_Aim of the exercise_: For the entries below, print exactly the lines between the line holding "pinky dip: (163, 530)" and the line holding "pinky mcp: (96, 492)", inclusive, and nothing else.

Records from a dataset
● ● ● ● ●

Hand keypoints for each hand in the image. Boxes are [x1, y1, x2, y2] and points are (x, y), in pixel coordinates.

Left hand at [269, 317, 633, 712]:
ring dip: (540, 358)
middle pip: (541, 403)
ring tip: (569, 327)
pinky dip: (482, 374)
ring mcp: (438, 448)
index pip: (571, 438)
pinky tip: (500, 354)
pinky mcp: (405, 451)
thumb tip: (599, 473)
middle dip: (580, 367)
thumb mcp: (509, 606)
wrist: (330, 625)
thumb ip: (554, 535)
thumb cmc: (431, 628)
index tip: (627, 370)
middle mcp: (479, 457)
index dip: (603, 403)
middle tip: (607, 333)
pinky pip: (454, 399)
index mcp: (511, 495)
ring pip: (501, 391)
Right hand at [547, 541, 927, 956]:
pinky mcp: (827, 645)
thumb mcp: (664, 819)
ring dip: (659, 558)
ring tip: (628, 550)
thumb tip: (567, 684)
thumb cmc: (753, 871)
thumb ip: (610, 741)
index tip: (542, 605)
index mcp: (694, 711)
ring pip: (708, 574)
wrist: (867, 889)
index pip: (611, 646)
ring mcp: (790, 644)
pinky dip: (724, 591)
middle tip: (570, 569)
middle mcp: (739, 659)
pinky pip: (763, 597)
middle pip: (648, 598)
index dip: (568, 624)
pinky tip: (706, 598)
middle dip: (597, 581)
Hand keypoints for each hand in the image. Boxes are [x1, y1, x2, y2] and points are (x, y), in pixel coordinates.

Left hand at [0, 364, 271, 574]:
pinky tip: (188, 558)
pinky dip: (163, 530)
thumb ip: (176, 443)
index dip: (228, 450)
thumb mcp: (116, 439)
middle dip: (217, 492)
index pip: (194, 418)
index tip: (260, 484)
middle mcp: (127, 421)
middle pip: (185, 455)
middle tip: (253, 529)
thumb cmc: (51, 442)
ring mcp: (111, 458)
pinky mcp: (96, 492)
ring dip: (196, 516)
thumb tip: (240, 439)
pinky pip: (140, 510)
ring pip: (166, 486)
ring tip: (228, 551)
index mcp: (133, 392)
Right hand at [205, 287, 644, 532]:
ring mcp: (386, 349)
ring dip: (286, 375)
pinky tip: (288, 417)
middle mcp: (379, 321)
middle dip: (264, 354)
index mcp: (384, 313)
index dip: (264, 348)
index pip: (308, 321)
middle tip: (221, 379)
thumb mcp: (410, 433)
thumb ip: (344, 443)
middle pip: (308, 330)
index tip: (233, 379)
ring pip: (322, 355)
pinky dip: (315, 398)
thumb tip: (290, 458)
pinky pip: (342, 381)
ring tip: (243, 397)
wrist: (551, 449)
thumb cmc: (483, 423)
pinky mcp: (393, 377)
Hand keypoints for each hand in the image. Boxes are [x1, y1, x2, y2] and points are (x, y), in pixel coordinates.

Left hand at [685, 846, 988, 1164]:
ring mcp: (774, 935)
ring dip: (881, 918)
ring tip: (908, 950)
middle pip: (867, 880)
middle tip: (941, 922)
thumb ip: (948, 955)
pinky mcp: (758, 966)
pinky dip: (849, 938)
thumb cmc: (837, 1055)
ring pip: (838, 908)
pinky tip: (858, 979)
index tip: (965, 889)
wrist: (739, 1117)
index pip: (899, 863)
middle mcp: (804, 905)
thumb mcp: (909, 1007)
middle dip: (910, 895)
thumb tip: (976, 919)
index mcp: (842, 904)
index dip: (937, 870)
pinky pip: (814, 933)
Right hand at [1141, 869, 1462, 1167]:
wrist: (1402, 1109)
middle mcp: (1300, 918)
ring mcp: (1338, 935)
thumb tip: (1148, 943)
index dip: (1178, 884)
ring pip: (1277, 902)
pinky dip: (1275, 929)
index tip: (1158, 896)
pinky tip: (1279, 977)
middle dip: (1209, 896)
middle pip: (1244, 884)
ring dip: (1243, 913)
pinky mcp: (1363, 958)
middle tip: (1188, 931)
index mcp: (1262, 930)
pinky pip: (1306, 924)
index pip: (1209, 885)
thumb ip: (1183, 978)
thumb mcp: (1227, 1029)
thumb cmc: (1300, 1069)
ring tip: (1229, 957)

● ● ● ● ●

_Response_:
pinky dip: (163, 530)
thumb ip: (176, 443)
index dip: (228, 450)
thumb mcp: (116, 439)
middle dip: (217, 492)
index pip: (194, 418)
index tip: (260, 484)
middle mcp: (127, 421)
middle pip: (185, 455)
middle tip: (253, 529)
thumb cmc: (51, 442)
ring mcp: (111, 458)
pinky mcp: (96, 492)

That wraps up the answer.